§ Activity
Filter the data below for the string "Katz" and copy each matching line.

Stored data:
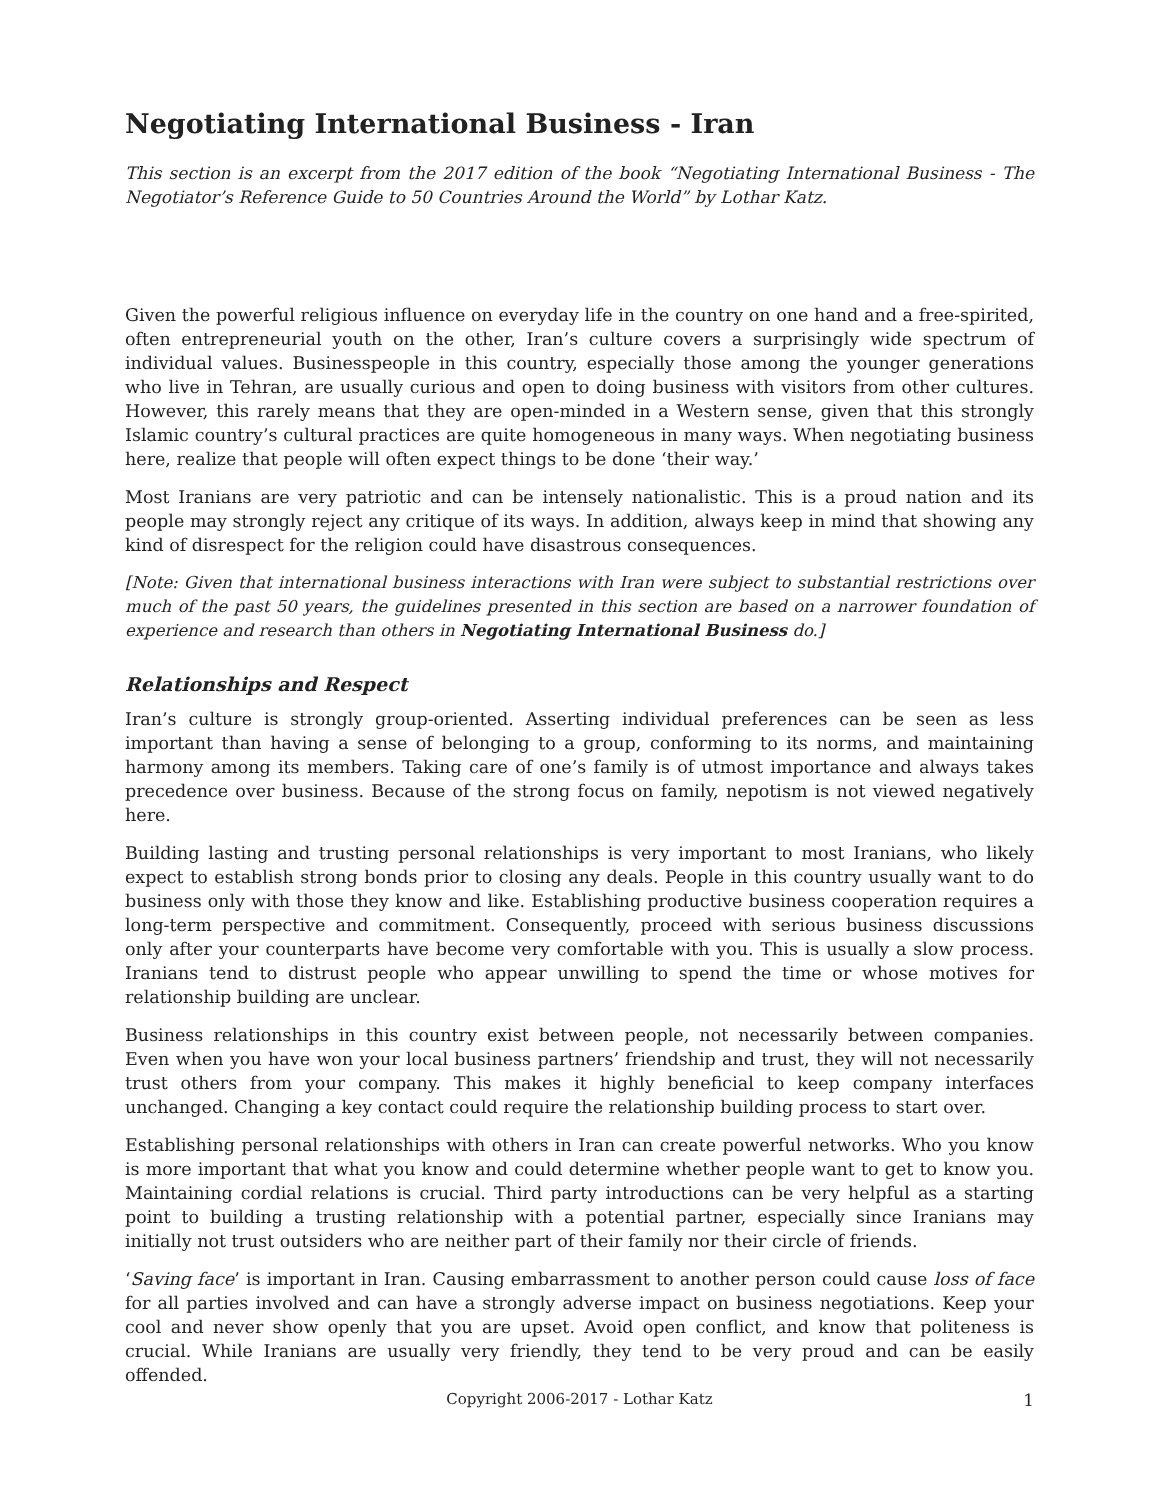Negotiating International Business - Iran
This section is an excerpt from the 2017 edition of the book “Negotiating International Business - The Negotiator’s Reference Guide to 50 Countries Around the World” by Lothar Katz.
Given the powerful religious influence on everyday life in the country on one hand and a free-spirited, often entrepreneurial youth on the other, Iran’s culture covers a surprisingly wide spectrum of individual values. Businesspeople in this country, especially those among the younger generations who live in Tehran, are usually curious and open to doing business with visitors from other cultures. However, this rarely means that they are open-minded in a Western sense, given that this strongly Islamic country’s cultural practices are quite homogeneous in many ways. When negotiating business here, realize that people will often expect things to be done ‘their way.’
Most Iranians are very patriotic and can be intensely nationalistic. This is a proud nation and its people may strongly reject any critique of its ways. In addition, always keep in mind that showing any kind of disrespect for the religion could have disastrous consequences.
[Note: Given that international business interactions with Iran were subject to substantial restrictions over much of the past 50 years, the guidelines presented in this section are based on a narrower foundation of experience and research than others in Negotiating International Business do.]
Relationships and Respect
Iran’s culture is strongly group-oriented. Asserting individual preferences can be seen as less important than having a sense of belonging to a group, conforming to its norms, and maintaining harmony among its members. Taking care of one’s family is of utmost importance and always takes precedence over business. Because of the strong focus on family, nepotism is not viewed negatively here.
Building lasting and trusting personal relationships is very important to most Iranians, who likely expect to establish strong bonds prior to closing any deals. People in this country usually want to do business only with those they know and like. Establishing productive business cooperation requires a long-term perspective and commitment. Consequently, proceed with serious business discussions only after your counterparts have become very comfortable with you. This is usually a slow process. Iranians tend to distrust people who appear unwilling to spend the time or whose motives for relationship building are unclear.
Business relationships in this country exist between people, not necessarily between companies. Even when you have won your local business partners’ friendship and trust, they will not necessarily trust others from your company. This makes it highly beneficial to keep company interfaces unchanged. Changing a key contact could require the relationship building process to start over.
Establishing personal relationships with others in Iran can create powerful networks. Who you know is more important that what you know and could determine whether people want to get to know you. Maintaining cordial relations is crucial. Third party introductions can be very helpful as a starting point to building a trusting relationship with a potential partner, especially since Iranians may initially not trust outsiders who are neither part of their family nor their circle of friends.
‘Saving face’ is important in Iran. Causing embarrassment to another person could cause loss of face for all parties involved and can have a strongly adverse impact on business negotiations. Keep your cool and never show openly that you are upset. Avoid open conflict, and know that politeness is crucial. While Iranians are usually very friendly, they tend to be very proud and can be easily offended.
Copyright 2006-2017 - Lothar Katz 1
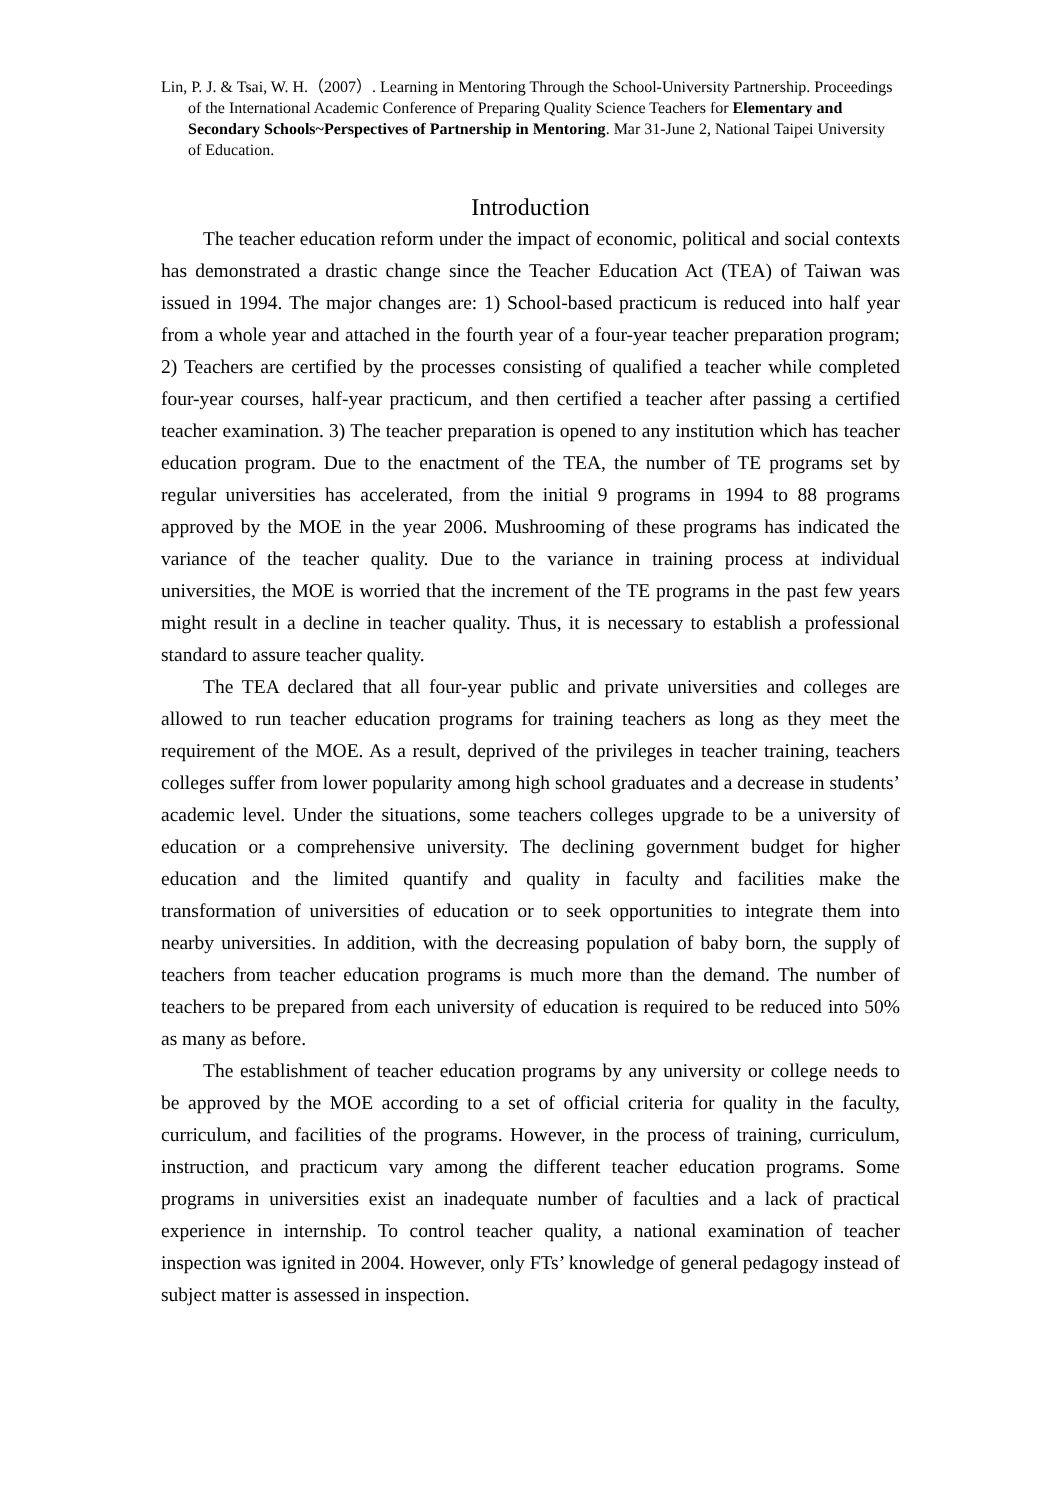Lin, P. J. & Tsai, W. H.（2007）. Learning in Mentoring Through the School-University Partnership. Proceedings of the International Academic Conference of Preparing Quality Science Teachers for Elementary and Secondary Schools~Perspectives of Partnership in Mentoring. Mar 31-June 2, National Taipei University of Education.
Introduction
The teacher education reform under the impact of economic, political and social contexts has demonstrated a drastic change since the Teacher Education Act (TEA) of Taiwan was issued in 1994. The major changes are: 1) School-based practicum is reduced into half year from a whole year and attached in the fourth year of a four-year teacher preparation program; 2) Teachers are certified by the processes consisting of qualified a teacher while completed four-year courses, half-year practicum, and then certified a teacher after passing a certified teacher examination. 3) The teacher preparation is opened to any institution which has teacher education program. Due to the enactment of the TEA, the number of TE programs set by regular universities has accelerated, from the initial 9 programs in 1994 to 88 programs approved by the MOE in the year 2006. Mushrooming of these programs has indicated the variance of the teacher quality. Due to the variance in training process at individual universities, the MOE is worried that the increment of the TE programs in the past few years might result in a decline in teacher quality. Thus, it is necessary to establish a professional standard to assure teacher quality.
The TEA declared that all four-year public and private universities and colleges are allowed to run teacher education programs for training teachers as long as they meet the requirement of the MOE. As a result, deprived of the privileges in teacher training, teachers colleges suffer from lower popularity among high school graduates and a decrease in students’ academic level. Under the situations, some teachers colleges upgrade to be a university of education or a comprehensive university. The declining government budget for higher education and the limited quantify and quality in faculty and facilities make the transformation of universities of education or to seek opportunities to integrate them into nearby universities. In addition, with the decreasing population of baby born, the supply of teachers from teacher education programs is much more than the demand. The number of teachers to be prepared from each university of education is required to be reduced into 50% as many as before.
The establishment of teacher education programs by any university or college needs to be approved by the MOE according to a set of official criteria for quality in the faculty, curriculum, and facilities of the programs. However, in the process of training, curriculum, instruction, and practicum vary among the different teacher education programs. Some programs in universities exist an inadequate number of faculties and a lack of practical experience in internship. To control teacher quality, a national examination of teacher inspection was ignited in 2004. However, only FTs’ knowledge of general pedagogy instead of subject matter is assessed in inspection.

§ Result
This section is an excerpt from the 2017 edition of the book “Negotiating International Business - The Negotiator’s Reference Guide to 50 Countries Around the World” by Lothar Katz.
Copyright 2006-2017 - Lothar Katz 1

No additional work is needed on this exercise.